*Given records*
--- START ---

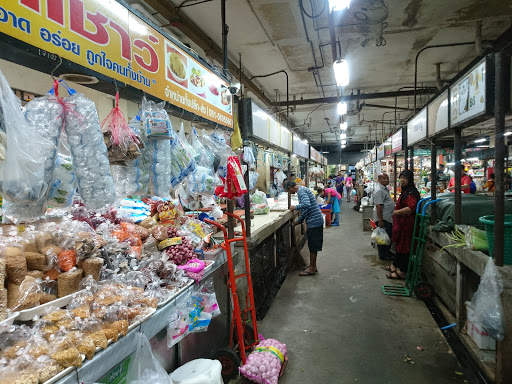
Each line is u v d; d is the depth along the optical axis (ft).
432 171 13.01
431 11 13.24
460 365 8.23
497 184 6.97
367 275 15.88
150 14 12.09
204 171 7.05
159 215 8.08
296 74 20.90
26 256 4.50
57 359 3.44
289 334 10.09
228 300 8.86
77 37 4.20
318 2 12.43
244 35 15.03
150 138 5.64
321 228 16.08
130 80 5.20
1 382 3.08
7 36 3.34
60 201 4.23
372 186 37.83
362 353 8.93
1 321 3.61
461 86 9.11
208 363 6.00
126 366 4.52
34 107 3.92
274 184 24.59
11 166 3.34
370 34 15.25
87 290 4.73
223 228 7.67
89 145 4.28
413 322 10.69
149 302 5.09
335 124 41.45
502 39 14.39
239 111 10.66
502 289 6.69
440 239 11.21
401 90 24.98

--- END ---

Write out only those lines that fall between the one containing "413 322 10.69" and the end of the entries, the first and last included, exactly as they read.

413 322 10.69
149 302 5.09
335 124 41.45
502 39 14.39
239 111 10.66
502 289 6.69
440 239 11.21
401 90 24.98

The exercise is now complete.